- TEXTO PARA LEITURA:
● ● ● ●
Tudo muda quando Sayaka vira uma garota mágica. Porque então ela começa o que seriam as provações da aventura. Os obstáculos a serem superados. E os obstáculos lentamente quebram Sayaka. Ela não vira uma pessoa melhor a cada obstaculo superado e aprende uma lição. Pelo contrário, quanto mais ela aprende sobre a natureza do que é ser uma garota mágica, mais ela quebra psicologicamente. Ela começa a lutar de maneira mais violenta e autodestrutiva. Ela começa a se ver como desumana e como uma morta-viva. Ela se sente indigna dos próprios sonhos, e ela começa a se agarrar com uma mentira que ela contou pra si mesma de que seu altruísmo era mais forte do que tudo, e que por isso ela estava disposta a todos os sacrifícios que ela fazia sem voltar pra trás. Até que ela quebra o suficiente ao ponto de matar dois civis que ela julgou indignos de sua proteção, e enfim admitiu que se arrepende, e nesse momento ela se torna uma bruxa.
Apesar de Sayaka ter derrotado literalmente todas as bruxas que vieram em seu caminho, cada luta que ela vencia, ela se tornava mais instável, mais deprimida, e isso é o que realisticamente se espera de uma criança de doze anos sendo forçada a arriscar a vida em batalhas até a morte diariamente. Não é um gatilho pra uma evolução e pra um reforço dos ideais de Sayaka. Pelo contrário, os ideais de Sayaka foram postos tanto a prova, que a Sayaka se convenceu de que eles não eram reais.
E é nesse momento que enfim desejamos que Madoka não se torne uma garota mágica, pois enfim vemos o quanto não existe nada de bom que sai dessa experiência, e vemos isso no fracasso de Sayaka que só se tornou uma pessoa cada vez mais quebrada psicologicamente a cada luta até virar bruxa. E esse desejo é reforçado porque logo após a morte de Sayaka vemos a verdade sobre Homura, e como os anos e anos revivendo a exata mesma aventura não a deixam mais próxima do sucesso. E que embora ela tenha se tornado mais sábia revivendo aquele dia várias vezes, ela não se tornou uma pessoa necessariamente melhor, ela ficou mais fria, mais antipática, distante e indiferente com a morte alheia. E apesar de sua aparente frieza e força, é revelado que ela estava no limite de quebrar psicologicamente da maneira que ocorreu com Sayaka, com toda sua imensa experiência só servindo pra deixá-la ainda mais desesperada e tão longe de seu objetivo quanto sempre.
● ● ● ●
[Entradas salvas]
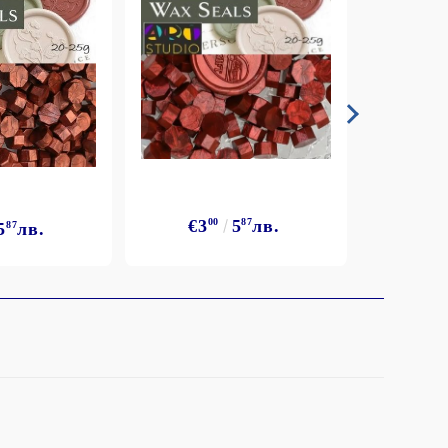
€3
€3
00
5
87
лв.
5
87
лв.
● ● ● ●
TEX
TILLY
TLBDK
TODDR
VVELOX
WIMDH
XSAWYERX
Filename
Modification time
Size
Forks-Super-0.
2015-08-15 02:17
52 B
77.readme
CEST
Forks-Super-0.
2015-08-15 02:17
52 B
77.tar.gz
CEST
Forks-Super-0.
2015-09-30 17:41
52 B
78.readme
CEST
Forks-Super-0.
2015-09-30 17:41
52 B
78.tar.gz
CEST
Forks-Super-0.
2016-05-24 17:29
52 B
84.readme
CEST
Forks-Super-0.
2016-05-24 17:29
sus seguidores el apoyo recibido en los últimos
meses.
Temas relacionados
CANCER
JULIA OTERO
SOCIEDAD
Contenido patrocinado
● ● ● ●
- TAREFAS PROPOSTAS:
1) Segundo o texto sobre Sayaka e Homura, o que Sayaka faz pouco antes de admitir que se arrepende e virar uma bruxa?
2) Dê continuidade ao texto sobre Sayaka e Homura a partir do ponto em que ele termina.

- RESPOSTAS:
1) Ela mata dois civis que julgou indignos de sua proteção.

2)
Sabemos então que virar uma garota mágica destruiu a vida de Homura e Sayaka e que nada bom saiu disso. Sabemos que toda garota mágica está aí pra se foder. E vemos três das cinco protagonistas morrerem mortes trágicas. Como podemos seguir torcendo pra Madoka virar uma garota mágica sabendo disso? Agora estamos desesperados, queremos que ela não vire.
Mas é só agora que ela resolve virar. A maldita. Será que ela não entendeu nada? Pelo contrário, ela entendeu tudo. E ela só foi capaz de entender tudo, porque ela assistiu literalmente todas as batalhas que foram travadas nesse anime, mas ela assistiu do lado de fora. Em resumo: o anime pega um público que quer ver garotas mágicas como a solução, ele cuidadosamente e talentosamente convence esse público de que garotas mágicas não são a solução e aí quando você se convence, você descobre que virar garota mágica era a solução.
Ao nunca aceitar o chamado para a aventura que Kyuubei lhe fez, ela pode assistir tudo do mundo ordinário, mas em primeira mão. Uma oportunidade que lhe permitiu ver e analisar os traumas sofridos por Mami, Sayaka, Kyoko e Homura. E enquanto observava ela refletia, e conversava. Ela conversava com Homura sobre como ela via a situação, mesmo quando nenhuma das outras personagens queria papo com a Homura. Ela perguntava as motivações de Kyuubei mesmo quando já tinha entendido que o Kyuubei era um escroto. Ela comentava com a mãe o que via (sem dar detalhes, obvio), e ouvia os conselhos da mãe. Ela observou tentando entender o contexto, a motivação das pessoas, as suas diferenças e escolhas e seu papel nisso tudo e refletiu muito.
E ela aprendeu muito só observando atenciosamente. Ela se transformou de uma menina que não se valorizava e queria ser uma garota mágica só pra ver valor em si mesma, em uma garota que entendia seu próprio valor e a importância positiva que causou na vida de suas amigas. Ela se transformou de uma garota que tem medo de se envolver e correr riscos, em uma garota disposta a fazer o maior dos sacrifícios pelo bem comum. E ela não se transformou por causa de uma aventura que ela viveu, e sim por causa de uma aventura que ela observou.
E por isso, quando Madoka enfim aceita o chamado para a aventura, no final de tudo, ela já fez a evolução necessária. E é por isso que ela consegue solucionar todos os problemas com um único desejo. As aventuras que uma garota mágica vive, não servem pra dar obstáculos que ao serem superados farão as garotas mágicas amadurecer. Elas precisam amadurecer antes, para então acabar com esses obstáculos, que não trazem nada de bom, e foi isso que Madoka fez.
E se matar a Mami no episódio 3 subverteu as convenções que esperávamos de um anime de garota mágica. Fazer a Madoka amadurecer e evoluir antes, sem bater de frente com a tragédia, através da reflexão pra então estar sábia o suficiente pra aceitar uma aventura e solucionar os conflitos rapidamente, subverteu as convenções da ficção em geral. Essa foi a grande e maior subversão de Madoka Magica, apesar de ser a mais escondida delas.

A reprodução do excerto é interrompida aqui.